Regioselective Doping into Atomically Aligned Core–Shell Structures for Electrocatalytic Reduction of Nitrate to Ammonia

Abstract The electrochemical nitrate reduction reaction (NO 3 − RR) presents an environmentally friendly approach for efficient NO 3 − pollutant removal and ammonia (NH 3 ) production, compared to the conventional Haber–Bosch approach. While core/shell engineering has demonstrated its potential in enhancing NO 3 − RR performance, significant synthetic challenges and limited shell layer modification capabilities impede the exploration of high‐performance NO 3 − RR core/shell catalysts. Herein, CuCoO/Co(OH) 2 core/shell structure via in situ electrochemical activation is synthesized.
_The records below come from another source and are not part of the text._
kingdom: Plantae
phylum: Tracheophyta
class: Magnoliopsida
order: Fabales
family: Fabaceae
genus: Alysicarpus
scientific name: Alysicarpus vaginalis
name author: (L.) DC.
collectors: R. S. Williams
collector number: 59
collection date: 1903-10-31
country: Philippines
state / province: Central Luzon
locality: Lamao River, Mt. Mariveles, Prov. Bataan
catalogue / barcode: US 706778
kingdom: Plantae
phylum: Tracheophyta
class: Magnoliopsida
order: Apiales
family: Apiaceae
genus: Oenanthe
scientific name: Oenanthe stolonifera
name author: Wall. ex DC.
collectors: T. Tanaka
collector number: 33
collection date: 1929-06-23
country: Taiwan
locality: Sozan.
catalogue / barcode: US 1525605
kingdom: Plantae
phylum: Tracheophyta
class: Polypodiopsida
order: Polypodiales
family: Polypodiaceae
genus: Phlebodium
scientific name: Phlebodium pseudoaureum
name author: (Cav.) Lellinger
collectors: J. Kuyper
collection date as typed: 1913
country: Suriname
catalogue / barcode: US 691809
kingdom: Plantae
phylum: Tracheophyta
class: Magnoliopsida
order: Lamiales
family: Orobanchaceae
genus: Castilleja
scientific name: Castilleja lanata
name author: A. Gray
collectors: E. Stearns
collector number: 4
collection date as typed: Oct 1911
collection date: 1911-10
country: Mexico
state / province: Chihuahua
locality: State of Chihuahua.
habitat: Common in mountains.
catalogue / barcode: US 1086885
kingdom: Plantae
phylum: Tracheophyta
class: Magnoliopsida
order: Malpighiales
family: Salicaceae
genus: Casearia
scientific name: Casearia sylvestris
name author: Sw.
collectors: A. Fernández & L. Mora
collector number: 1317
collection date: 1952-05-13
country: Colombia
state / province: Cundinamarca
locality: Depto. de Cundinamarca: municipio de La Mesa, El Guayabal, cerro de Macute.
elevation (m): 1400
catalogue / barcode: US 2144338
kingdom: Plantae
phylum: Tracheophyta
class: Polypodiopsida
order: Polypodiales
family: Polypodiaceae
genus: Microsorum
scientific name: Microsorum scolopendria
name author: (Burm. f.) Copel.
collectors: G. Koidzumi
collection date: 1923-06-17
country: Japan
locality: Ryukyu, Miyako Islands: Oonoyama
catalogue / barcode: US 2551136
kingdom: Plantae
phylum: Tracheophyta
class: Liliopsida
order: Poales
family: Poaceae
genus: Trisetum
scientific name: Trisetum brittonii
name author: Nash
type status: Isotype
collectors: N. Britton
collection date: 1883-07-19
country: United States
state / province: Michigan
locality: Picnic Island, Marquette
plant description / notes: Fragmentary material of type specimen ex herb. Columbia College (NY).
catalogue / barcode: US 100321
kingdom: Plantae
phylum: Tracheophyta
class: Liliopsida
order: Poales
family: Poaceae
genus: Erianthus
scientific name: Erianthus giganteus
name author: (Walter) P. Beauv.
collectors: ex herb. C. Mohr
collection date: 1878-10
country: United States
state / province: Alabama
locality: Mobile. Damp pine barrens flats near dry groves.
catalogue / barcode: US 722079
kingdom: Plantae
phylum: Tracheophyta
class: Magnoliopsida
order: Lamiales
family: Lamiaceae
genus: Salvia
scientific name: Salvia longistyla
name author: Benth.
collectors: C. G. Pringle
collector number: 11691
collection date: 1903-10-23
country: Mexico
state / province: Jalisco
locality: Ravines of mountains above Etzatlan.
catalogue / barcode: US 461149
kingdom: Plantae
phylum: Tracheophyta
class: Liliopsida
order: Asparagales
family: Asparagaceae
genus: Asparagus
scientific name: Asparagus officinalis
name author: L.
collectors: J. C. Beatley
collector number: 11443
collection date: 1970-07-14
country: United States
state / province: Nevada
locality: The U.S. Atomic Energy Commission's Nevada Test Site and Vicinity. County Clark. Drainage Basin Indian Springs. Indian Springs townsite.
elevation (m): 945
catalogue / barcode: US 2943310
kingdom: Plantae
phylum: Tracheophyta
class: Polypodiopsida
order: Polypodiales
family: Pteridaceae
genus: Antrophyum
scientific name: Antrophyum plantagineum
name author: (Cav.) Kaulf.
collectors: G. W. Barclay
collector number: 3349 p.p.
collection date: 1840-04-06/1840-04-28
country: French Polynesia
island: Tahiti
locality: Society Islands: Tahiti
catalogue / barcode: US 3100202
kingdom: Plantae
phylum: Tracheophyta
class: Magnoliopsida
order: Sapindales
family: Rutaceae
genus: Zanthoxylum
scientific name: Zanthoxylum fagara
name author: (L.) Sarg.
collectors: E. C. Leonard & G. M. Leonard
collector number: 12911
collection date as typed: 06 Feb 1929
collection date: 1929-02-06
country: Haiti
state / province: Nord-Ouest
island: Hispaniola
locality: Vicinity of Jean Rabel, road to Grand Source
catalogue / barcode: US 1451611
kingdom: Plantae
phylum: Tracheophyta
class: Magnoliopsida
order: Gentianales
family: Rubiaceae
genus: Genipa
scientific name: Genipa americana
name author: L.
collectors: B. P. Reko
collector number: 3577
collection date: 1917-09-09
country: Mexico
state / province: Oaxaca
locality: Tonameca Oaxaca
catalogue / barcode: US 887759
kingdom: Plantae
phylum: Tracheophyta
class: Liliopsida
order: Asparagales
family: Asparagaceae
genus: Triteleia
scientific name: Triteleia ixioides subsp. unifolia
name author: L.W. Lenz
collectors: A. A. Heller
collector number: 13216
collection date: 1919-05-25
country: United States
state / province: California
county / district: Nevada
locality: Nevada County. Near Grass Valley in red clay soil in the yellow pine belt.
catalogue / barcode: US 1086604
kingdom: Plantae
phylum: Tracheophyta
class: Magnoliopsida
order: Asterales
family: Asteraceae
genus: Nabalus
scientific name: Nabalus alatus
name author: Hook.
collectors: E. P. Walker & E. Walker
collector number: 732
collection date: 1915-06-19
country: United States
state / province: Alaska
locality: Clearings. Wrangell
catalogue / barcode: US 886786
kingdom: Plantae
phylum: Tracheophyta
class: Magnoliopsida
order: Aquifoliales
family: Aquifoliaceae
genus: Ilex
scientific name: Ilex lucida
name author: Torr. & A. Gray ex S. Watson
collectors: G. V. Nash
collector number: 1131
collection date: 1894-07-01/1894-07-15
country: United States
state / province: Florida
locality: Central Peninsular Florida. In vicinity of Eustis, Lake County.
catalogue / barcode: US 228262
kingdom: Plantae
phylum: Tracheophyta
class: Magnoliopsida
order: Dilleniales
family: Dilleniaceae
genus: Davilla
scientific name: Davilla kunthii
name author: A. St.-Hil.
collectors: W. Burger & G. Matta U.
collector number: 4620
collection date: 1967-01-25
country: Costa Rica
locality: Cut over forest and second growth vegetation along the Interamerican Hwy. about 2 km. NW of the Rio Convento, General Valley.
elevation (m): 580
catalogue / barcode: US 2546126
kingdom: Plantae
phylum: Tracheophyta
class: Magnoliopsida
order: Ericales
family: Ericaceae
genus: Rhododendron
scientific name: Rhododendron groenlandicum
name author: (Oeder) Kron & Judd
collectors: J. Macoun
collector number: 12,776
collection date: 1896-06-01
The catalyst delivers a maximum NH 3 Faradaic efficiency (FE) of 94.7% at −0.5 V RHE with excellent durability and selectivity for NH 3 over a wide range of potentials in NO 3 − RR, surpassing the electrocatalytic performance of both undoped shell and core components. The outstanding performance Cu─CoO/Co(OH) 2 is ascribed to the enhanced charge transfer, stabilization of key reaction intermediates, and regulation of hydrogen adsorption over Cu‐doped core/shell structure. Furthermore, the assembled Zn−NO 3 − battery device attains a peak current density exceeding 32 mA cm −2 and an NH 3 yield of up to 145.4 µmol h −1 cm −2 . The work offers a novel core/shell engineering strategy in electrocatalytic NO 3 − RR and sheds light on the doping effects on the electrochemical NH 3 synthesis.